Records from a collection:
____
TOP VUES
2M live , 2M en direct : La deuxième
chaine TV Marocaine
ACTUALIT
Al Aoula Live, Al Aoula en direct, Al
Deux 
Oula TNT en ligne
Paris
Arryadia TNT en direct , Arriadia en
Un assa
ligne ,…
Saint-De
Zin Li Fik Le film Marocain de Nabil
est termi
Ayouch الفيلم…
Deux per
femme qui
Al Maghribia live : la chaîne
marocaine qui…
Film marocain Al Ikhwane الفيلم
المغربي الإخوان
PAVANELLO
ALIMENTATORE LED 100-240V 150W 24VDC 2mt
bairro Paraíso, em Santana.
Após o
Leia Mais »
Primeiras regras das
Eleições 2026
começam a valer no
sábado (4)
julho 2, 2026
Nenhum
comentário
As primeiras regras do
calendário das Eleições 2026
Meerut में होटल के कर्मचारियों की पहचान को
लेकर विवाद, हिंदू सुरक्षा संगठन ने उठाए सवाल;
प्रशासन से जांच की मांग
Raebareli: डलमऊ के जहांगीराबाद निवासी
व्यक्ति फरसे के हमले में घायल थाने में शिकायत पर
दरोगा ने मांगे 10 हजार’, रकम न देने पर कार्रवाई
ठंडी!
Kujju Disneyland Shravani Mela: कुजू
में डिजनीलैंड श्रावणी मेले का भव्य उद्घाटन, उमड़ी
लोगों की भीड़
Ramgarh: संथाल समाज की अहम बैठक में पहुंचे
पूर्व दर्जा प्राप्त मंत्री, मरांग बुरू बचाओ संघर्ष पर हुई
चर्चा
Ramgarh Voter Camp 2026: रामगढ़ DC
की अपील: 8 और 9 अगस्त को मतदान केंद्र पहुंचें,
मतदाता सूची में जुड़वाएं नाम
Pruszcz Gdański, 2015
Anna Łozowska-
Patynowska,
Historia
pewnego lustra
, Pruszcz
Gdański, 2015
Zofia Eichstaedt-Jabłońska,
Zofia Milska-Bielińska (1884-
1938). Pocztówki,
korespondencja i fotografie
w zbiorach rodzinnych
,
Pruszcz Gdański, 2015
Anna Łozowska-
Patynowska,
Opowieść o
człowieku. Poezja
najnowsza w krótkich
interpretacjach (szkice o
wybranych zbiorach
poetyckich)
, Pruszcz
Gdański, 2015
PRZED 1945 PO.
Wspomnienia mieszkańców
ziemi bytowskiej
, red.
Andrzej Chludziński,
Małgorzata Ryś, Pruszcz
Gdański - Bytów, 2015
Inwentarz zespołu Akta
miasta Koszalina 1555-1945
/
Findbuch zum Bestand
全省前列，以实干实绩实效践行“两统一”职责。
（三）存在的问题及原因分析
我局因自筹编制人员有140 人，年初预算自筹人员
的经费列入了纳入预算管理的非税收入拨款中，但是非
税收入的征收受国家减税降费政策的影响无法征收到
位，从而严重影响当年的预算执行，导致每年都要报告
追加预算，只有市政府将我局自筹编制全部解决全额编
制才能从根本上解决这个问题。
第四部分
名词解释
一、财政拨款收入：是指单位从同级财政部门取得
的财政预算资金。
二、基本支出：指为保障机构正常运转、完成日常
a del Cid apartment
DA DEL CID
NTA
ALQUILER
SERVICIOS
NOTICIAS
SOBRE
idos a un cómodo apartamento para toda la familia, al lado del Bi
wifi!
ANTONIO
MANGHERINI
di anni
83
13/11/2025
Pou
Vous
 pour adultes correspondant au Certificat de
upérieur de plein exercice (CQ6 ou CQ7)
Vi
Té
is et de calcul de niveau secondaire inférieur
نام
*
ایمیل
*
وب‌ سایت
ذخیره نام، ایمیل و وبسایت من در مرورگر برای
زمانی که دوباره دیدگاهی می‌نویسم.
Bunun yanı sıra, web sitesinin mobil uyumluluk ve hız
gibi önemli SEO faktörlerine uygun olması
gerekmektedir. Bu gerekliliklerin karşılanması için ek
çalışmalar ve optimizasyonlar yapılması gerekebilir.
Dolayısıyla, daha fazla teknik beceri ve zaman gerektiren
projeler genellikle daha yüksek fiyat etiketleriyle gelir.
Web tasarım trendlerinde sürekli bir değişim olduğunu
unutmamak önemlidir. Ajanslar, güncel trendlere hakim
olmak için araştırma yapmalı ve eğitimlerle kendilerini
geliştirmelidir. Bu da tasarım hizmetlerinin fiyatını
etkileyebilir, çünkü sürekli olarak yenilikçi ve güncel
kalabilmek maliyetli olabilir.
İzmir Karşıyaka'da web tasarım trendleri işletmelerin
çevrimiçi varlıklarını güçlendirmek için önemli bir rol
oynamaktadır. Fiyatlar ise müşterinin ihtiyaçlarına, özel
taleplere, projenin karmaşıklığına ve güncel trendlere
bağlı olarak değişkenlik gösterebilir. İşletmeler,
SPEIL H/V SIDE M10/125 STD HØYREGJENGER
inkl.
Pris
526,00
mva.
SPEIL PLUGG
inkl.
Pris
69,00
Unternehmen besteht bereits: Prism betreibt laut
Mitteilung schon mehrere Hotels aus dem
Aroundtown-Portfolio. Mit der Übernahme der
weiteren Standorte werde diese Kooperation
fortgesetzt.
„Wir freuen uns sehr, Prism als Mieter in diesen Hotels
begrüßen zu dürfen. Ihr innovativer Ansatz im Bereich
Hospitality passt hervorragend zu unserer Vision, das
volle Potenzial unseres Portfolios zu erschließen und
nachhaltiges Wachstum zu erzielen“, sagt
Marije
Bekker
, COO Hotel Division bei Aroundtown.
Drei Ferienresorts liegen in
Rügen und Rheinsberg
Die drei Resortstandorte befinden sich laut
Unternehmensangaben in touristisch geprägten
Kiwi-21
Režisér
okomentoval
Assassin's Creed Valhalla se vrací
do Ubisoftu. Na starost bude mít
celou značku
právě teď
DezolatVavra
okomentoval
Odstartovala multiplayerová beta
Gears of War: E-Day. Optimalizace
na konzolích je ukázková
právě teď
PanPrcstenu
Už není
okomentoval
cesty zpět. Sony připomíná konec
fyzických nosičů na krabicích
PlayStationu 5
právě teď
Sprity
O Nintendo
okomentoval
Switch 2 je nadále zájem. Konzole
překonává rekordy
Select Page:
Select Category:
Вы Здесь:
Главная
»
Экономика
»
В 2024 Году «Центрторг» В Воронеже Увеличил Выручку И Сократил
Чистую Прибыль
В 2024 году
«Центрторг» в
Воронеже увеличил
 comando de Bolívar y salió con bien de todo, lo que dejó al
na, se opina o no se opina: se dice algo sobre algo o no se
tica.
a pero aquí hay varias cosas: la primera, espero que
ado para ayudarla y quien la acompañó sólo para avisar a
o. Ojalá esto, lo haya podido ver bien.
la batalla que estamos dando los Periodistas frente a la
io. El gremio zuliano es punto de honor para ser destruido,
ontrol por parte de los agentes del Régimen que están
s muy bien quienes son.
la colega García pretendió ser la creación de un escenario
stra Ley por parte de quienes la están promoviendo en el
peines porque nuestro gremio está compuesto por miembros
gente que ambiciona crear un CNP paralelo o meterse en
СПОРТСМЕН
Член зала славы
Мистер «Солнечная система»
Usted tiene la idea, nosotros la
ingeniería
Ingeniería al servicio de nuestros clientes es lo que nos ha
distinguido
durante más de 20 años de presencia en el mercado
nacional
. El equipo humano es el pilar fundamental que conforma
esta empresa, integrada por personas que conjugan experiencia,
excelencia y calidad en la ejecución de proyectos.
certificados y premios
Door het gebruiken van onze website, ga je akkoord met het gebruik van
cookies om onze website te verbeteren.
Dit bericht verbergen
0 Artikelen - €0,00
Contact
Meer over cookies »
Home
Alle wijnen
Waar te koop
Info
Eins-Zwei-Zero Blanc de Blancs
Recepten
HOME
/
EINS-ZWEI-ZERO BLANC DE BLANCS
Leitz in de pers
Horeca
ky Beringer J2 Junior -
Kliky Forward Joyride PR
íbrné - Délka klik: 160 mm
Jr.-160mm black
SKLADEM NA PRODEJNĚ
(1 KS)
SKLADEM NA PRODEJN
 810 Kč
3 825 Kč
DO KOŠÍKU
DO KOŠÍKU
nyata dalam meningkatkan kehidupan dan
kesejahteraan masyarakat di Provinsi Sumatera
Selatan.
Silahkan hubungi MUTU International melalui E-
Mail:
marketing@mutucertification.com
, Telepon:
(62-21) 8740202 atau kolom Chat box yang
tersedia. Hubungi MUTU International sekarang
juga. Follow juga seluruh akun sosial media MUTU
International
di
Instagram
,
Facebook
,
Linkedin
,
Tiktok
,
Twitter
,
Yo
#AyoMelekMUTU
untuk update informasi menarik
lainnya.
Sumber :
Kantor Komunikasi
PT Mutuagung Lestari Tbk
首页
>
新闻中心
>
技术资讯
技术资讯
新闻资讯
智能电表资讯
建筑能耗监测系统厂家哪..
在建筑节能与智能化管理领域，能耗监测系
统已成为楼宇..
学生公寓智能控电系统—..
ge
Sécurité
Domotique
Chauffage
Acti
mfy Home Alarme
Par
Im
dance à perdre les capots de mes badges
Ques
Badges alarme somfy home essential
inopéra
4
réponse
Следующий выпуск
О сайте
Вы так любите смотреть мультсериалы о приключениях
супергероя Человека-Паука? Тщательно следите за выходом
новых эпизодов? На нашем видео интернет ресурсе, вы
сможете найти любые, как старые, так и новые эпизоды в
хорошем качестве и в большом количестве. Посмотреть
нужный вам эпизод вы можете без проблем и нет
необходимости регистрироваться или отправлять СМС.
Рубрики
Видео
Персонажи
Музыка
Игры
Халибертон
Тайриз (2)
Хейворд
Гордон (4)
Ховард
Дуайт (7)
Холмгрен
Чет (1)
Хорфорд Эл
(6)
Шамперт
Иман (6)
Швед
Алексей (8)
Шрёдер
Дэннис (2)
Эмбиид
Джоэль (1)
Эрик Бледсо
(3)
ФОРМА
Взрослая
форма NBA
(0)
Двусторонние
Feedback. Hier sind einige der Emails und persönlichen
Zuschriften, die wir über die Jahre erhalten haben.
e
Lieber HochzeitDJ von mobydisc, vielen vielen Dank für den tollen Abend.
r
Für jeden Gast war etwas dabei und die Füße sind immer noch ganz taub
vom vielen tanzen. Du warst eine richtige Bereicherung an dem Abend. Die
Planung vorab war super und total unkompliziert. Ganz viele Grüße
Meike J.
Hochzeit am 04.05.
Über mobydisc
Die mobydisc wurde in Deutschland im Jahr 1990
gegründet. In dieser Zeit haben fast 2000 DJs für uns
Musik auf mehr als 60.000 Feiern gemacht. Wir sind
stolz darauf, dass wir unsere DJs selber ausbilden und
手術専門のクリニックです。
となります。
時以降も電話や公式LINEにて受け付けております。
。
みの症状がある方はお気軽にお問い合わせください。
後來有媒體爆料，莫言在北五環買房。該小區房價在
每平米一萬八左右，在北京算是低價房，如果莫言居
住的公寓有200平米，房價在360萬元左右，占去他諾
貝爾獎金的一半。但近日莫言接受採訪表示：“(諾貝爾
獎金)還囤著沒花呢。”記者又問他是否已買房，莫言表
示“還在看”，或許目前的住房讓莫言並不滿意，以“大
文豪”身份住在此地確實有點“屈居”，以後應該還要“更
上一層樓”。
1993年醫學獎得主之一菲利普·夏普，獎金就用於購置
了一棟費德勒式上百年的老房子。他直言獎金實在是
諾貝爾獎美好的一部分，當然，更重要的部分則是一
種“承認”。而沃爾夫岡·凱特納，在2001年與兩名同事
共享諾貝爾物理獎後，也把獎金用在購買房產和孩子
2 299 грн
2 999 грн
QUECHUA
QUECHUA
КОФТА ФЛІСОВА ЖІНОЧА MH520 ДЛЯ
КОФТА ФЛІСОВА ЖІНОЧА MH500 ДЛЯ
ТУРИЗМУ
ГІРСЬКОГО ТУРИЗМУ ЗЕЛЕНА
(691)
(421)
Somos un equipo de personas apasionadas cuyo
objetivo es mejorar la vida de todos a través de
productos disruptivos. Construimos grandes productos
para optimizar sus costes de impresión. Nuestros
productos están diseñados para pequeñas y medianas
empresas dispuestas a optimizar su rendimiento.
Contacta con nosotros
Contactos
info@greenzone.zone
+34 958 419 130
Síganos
____
* **TASK STATEMENT**: For this exercise, output exactly the lines above from the line with "İzmir Karşıyaka'da web" to the line with "Член зала славы", counting both, and leave out the rest.

* **WORKED SOLUTION**:
İzmir Karşıyaka'da web tasarım trendleri işletmelerin
çevrimiçi varlıklarını güçlendirmek için önemli bir rol
oynamaktadır. Fiyatlar ise müşterinin ihtiyaçlarına, özel
taleplere, projenin karmaşıklığına ve güncel trendlere
bağlı olarak değişkenlik gösterebilir. İşletmeler,
SPEIL H/V SIDE M10/125 STD HØYREGJENGER
inkl.
Pris
526,00
mva.
SPEIL PLUGG
inkl.
Pris
69,00
Unternehmen besteht bereits: Prism betreibt laut
Mitteilung schon mehrere Hotels aus dem
Aroundtown-Portfolio. Mit der Übernahme der
weiteren Standorte werde diese Kooperation
fortgesetzt.
„Wir freuen uns sehr, Prism als Mieter in diesen Hotels
begrüßen zu dürfen. Ihr innovativer Ansatz im Bereich
Hospitality passt hervorragend zu unserer Vision, das
volle Potenzial unseres Portfolios zu erschließen und
nachhaltiges Wachstum zu erzielen“, sagt
Marije
Bekker
, COO Hotel Division bei Aroundtown.
Drei Ferienresorts liegen in
Rügen und Rheinsberg
Die drei Resortstandorte befinden sich laut
Unternehmensangaben in touristisch geprägten
Kiwi-21
Režisér
okomentoval
Assassin's Creed Valhalla se vrací
do Ubisoftu. Na starost bude mít
celou značku
právě teď
DezolatVavra
okomentoval
Odstartovala multiplayerová beta
Gears of War: E-Day. Optimalizace
na konzolích je ukázková
právě teď
PanPrcstenu
Už není
okomentoval
cesty zpět. Sony připomíná konec
fyzických nosičů na krabicích
PlayStationu 5
právě teď
Sprity
O Nintendo
okomentoval
Switch 2 je nadále zájem. Konzole
překonává rekordy
Select Page:
Select Category:
Вы Здесь:
Главная
»
Экономика
»
В 2024 Году «Центрторг» В Воронеже Увеличил Выручку И Сократил
Чистую Прибыль
В 2024 году
«Центрторг» в
Воронеже увеличил
 comando de Bolívar y salió con bien de todo, lo que dejó al
na, se opina o no se opina: se dice algo sobre algo o no se
tica.
a pero aquí hay varias cosas: la primera, espero que
ado para ayudarla y quien la acompañó sólo para avisar a
o. Ojalá esto, lo haya podido ver bien.
la batalla que estamos dando los Periodistas frente a la
io. El gremio zuliano es punto de honor para ser destruido,
ontrol por parte de los agentes del Régimen que están
s muy bien quienes son.
la colega García pretendió ser la creación de un escenario
stra Ley por parte de quienes la están promoviendo en el
peines porque nuestro gremio está compuesto por miembros
gente que ambiciona crear un CNP paralelo o meterse en
СПОРТСМЕН
Член зала славы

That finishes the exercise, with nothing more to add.